Mylan, based in Canonsburg, Pennsylvania, aims to file an application for generic Advair to the FDA in the third quarter of 2015 and start selling it in the U.S. market in 2016, President Rajiv Malik said on an Aug. 7 call with analysts. Malik said the company will be the first to market in the U.S.
The FDA last year revised guidelines on the asthma medicine, saying long, expensive human tests aren’t required to show copies of the drug work the same. Glaxo’s brand-name version is projected to have sales of 3.53 billion pounds ($5.9 billion) in 2016, data compiled by Bloomberg show, as competing products gain traction and as Glaxo introduces other treatments.
“We are confident of maintaining our leadership position in this field well into the next decade,” said Glaxo in an e-mailed response to questions. New respiratory products such as Breo, Anoro and Incruse, and products still in the pipeline will generate new sales growth, Glaxo said.
Cipla has developed expertise in the aerosol version of Advair, Hamied said. The spray version was developed by Glaxo to improve delivery into the lungs for people who can’t use dry powder inhalers.
Cipla has approvals for copies of the aerosol version in 10 countries in Europe, including Germany and Sweden, according to Hamied. The company has submitted an application in the U.K. and hopes to have an approval from the U.K. regulator by the end of the year, he said. Country-by-country launches in Europe will happen “well before” the end of this year, Hamied said.
“Advair is the biggest opportunity in inhalation products for Indian companies, and the nearest one,” said Nimish Mehta, director of Research Delta Advisors. “This is going to be one of the major growth drivers for Cipla,” which will be first to market in Europe with substitutable generic Advair, Mehta said.
A copy of the powder version of Advair made by Sandoz -- which is not substitutable with the original Glaxo product -- is already available in Europe.

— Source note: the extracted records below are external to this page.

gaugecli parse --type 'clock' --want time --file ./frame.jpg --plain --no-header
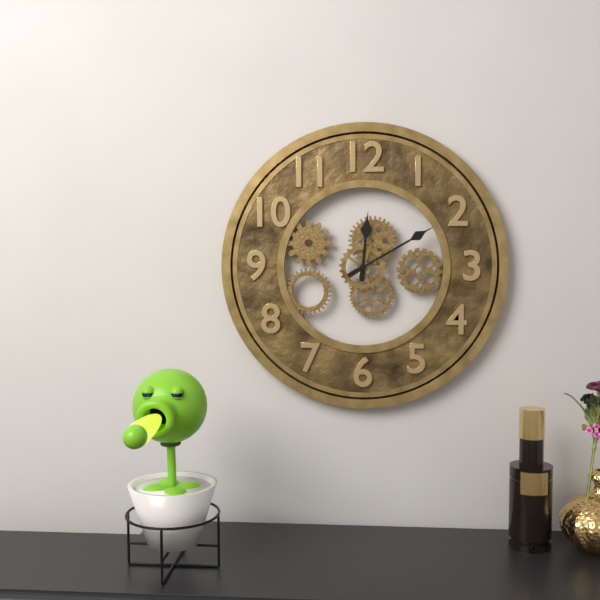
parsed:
12:10
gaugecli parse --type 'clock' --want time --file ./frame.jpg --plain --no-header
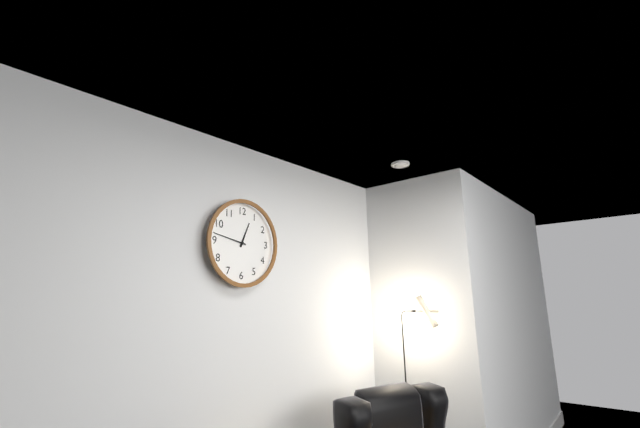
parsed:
12:47
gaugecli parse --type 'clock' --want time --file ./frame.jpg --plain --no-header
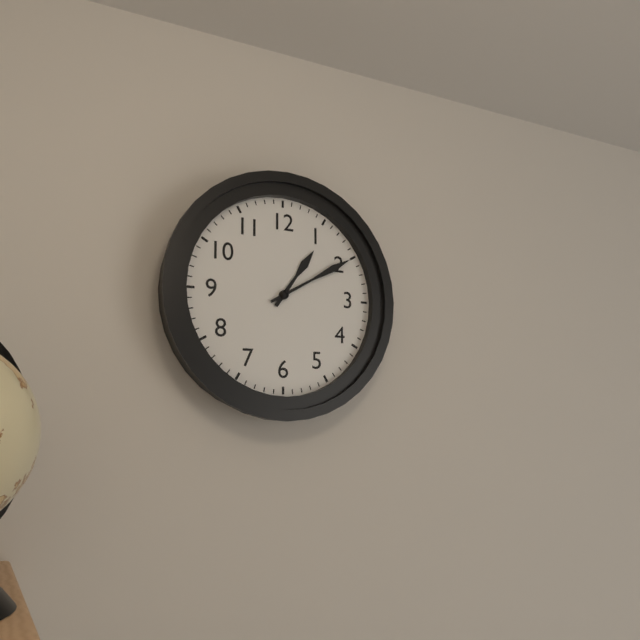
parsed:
1:10
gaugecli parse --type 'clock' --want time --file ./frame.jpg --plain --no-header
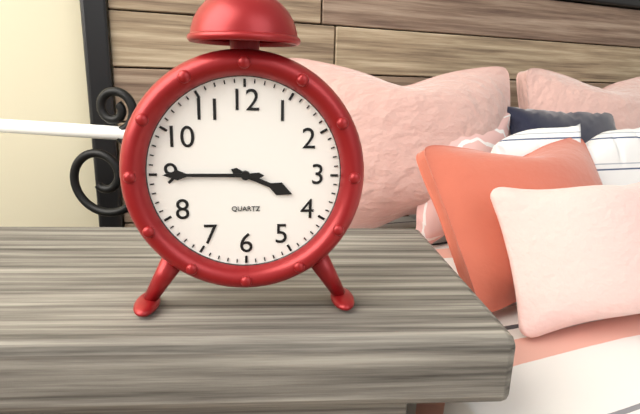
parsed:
3:45
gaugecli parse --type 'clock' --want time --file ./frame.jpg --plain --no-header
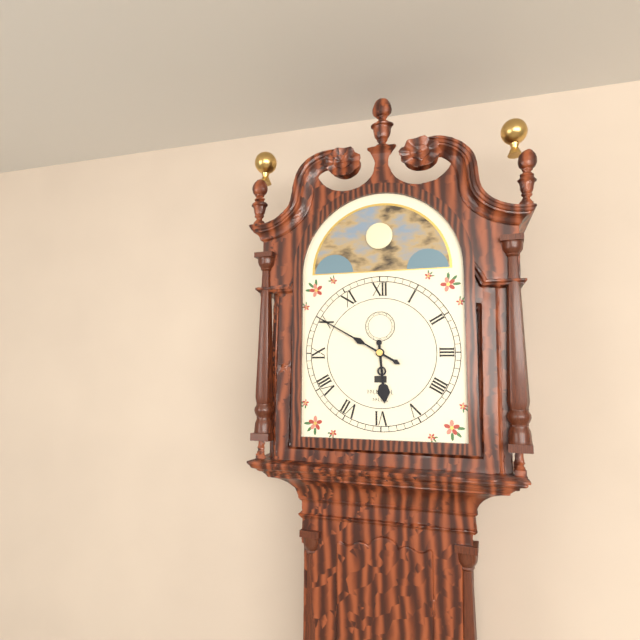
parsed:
5:50
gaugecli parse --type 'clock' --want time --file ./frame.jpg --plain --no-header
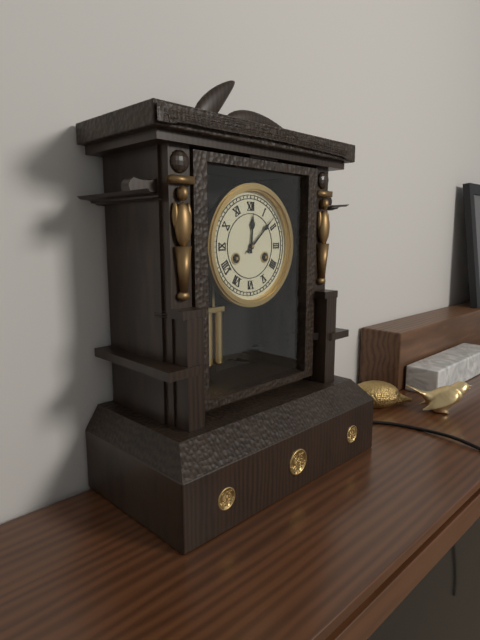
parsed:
12:08
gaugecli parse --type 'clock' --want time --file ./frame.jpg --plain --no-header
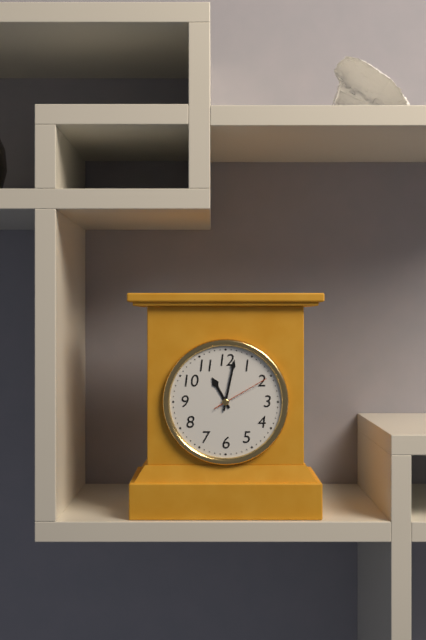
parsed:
11:02:10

Even without patent protection on the drug itself, Glaxo has protections on the inhalers that dispense the drug: until 2016 for the “Diskus” device that dispenses the powder version of the drug, and 2025 on the inhaler that dispenses the aerosol version. The FDA’s last guidance from September laid out the characteristics that an inhaler should have, including a similar size and shape to Diskus, suggesting some generic devices may qualify.

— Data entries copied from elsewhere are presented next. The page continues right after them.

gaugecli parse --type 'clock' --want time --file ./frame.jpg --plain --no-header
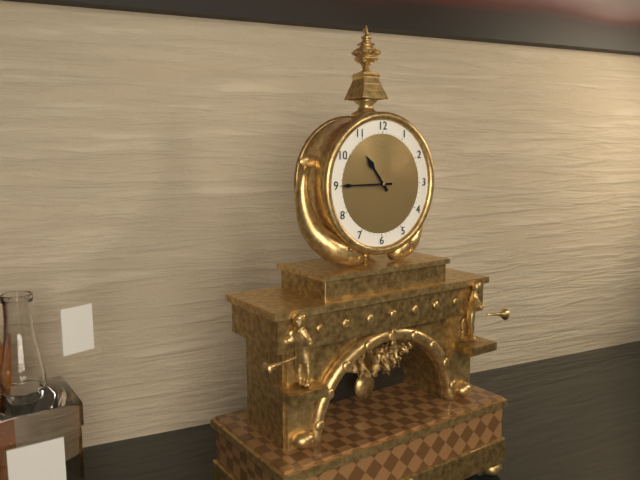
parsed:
10:45
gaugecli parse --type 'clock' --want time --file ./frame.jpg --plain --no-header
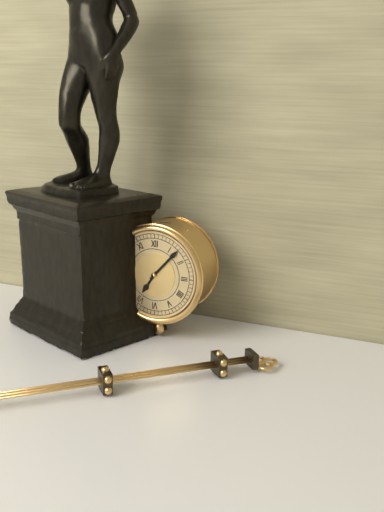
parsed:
7:07
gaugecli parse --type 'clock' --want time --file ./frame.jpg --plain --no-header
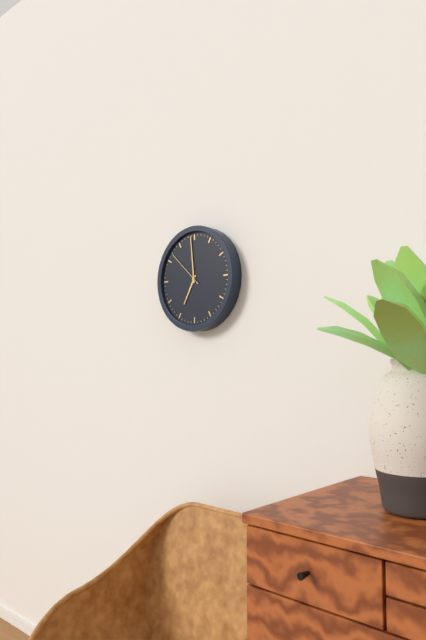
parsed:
6:59
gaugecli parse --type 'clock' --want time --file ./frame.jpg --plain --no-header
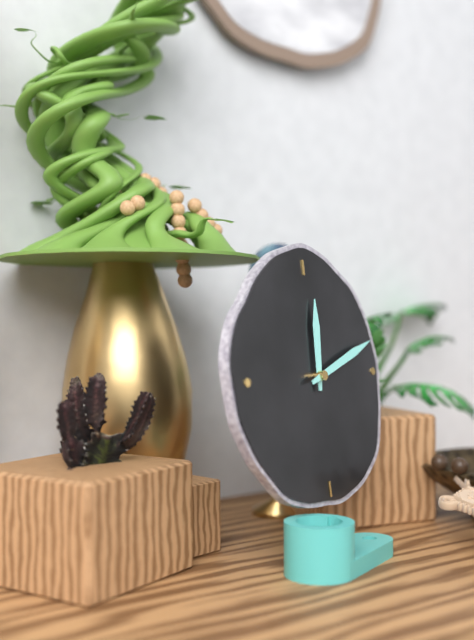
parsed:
12:12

In the U.S. HIV market, Cipla’s plan is to make more drugs available at lower prices. Gilead’s drug Atripla sells for about $24,000 a year in the U.S., while its pill Truvada goes for about $13,000, Hamied estimates. The generic copies Cipla sells in South Africa cost $98 and $72 per year respectively, and can be made available in the U.S. after patents expire between 2017 and 2021, Hamied said.
The copies already have tentative approval from the FDA through the PEPFAR, or the President’s Emergency Plan for AIDS Relief program, the U.S. government initiative that provides AIDS drugs in Africa.
Responding to questions on the status of its patents, Gilead spokesman Nick Francis said the U.S. company settled infringement lawsuits against Cipla over the drugs Emtriva and Viread -- made of ingredients also used in Atripla and Truvada. The terms of the settlement weren’t disclosed, Francis said, without providing more details.
Cipla is planning its first-ever manufacturing plant in the U.S. The new facility might be focused on making HIV medicines, Hamied said.
“We have the expertise, but apart from us, there are 10 other Indian companies doing the products,” he said of the HIV drugs. “So, with the tooth and nail competition, believe me, prices in the U.S. will be like the South African prices.”